Mr. Bush has made immigration reform one of the top priorities of his second term along with Social Security, tort reform, deficit reduction and permanent tax cuts.

The heart of his reform would give employed illegal immigrants three-year visas and allow foreign workers who can prove they have a job waiting into the country on a similar three-year visa.

He did not go into detail on how these visas could be converted into green cards, but anticipating the common objection that his plan rewards those who broke the law, the president said if the temporary workers want to become Americans "they can get in line like those who have been here legally and have been working to become a citizen in a legal manner."
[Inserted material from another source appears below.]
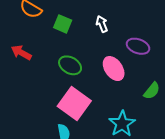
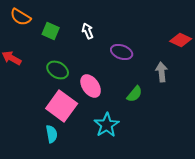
pink ellipse: (114, 69) -> (91, 86), moved

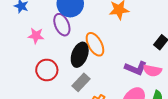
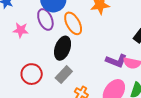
orange ellipse: (95, 44) -> (73, 23), moved
red circle: (47, 70) -> (32, 74), moved

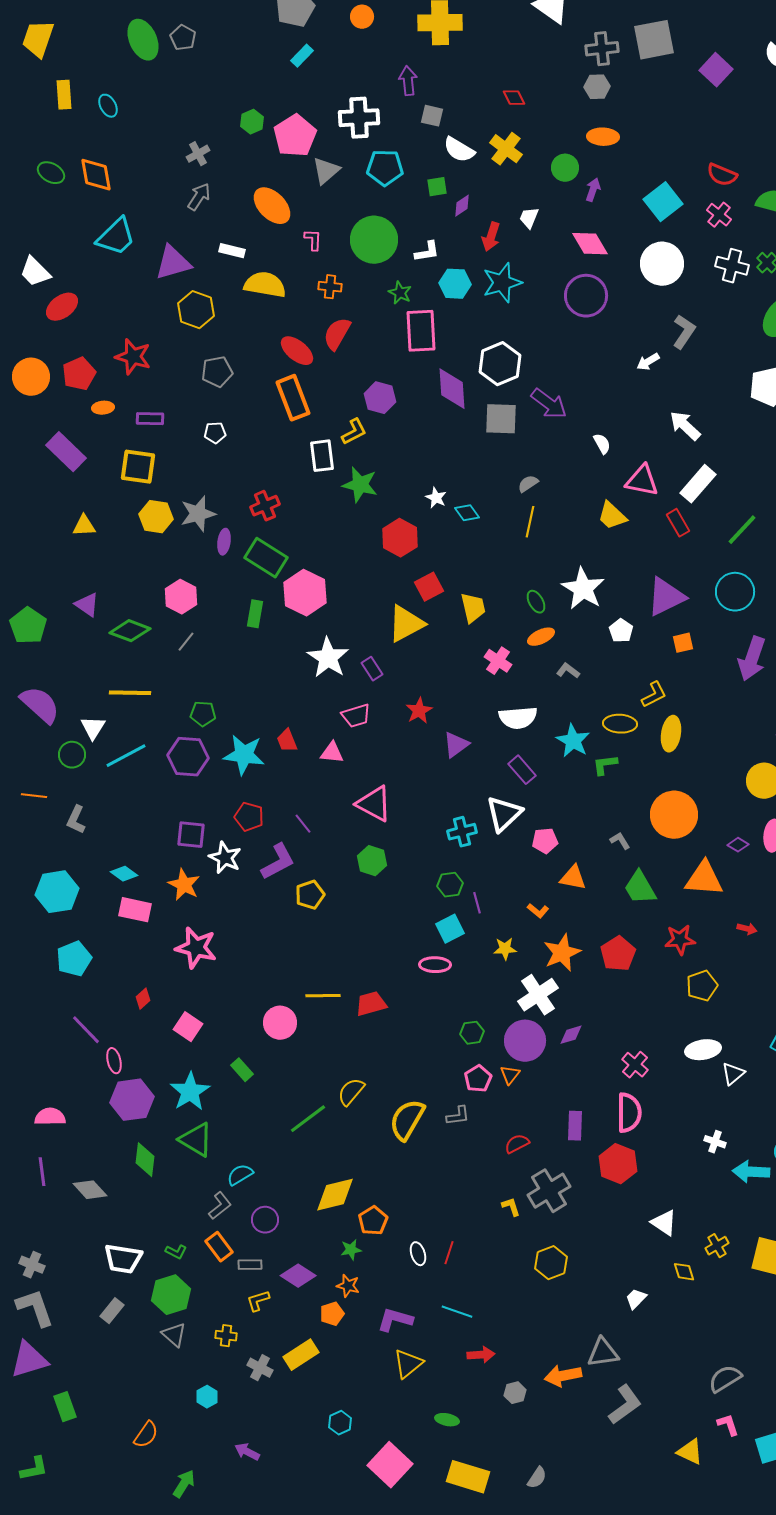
How Mr. Bush fights this battle will be fascinating because the fiercest opponents to his plan are Republicans on the right, the "base" he so carefully catered to during the campaign. These GOP lawmakers plan on going the other way on immigration -- stepped-up border security, barring illegals from getting driver licenses and making deportation easier.

The shape and direction of immigration reform is eminently debatable. What's not debatable is that the status quo is not working. This is an issue on which the president should spend some of that political capital.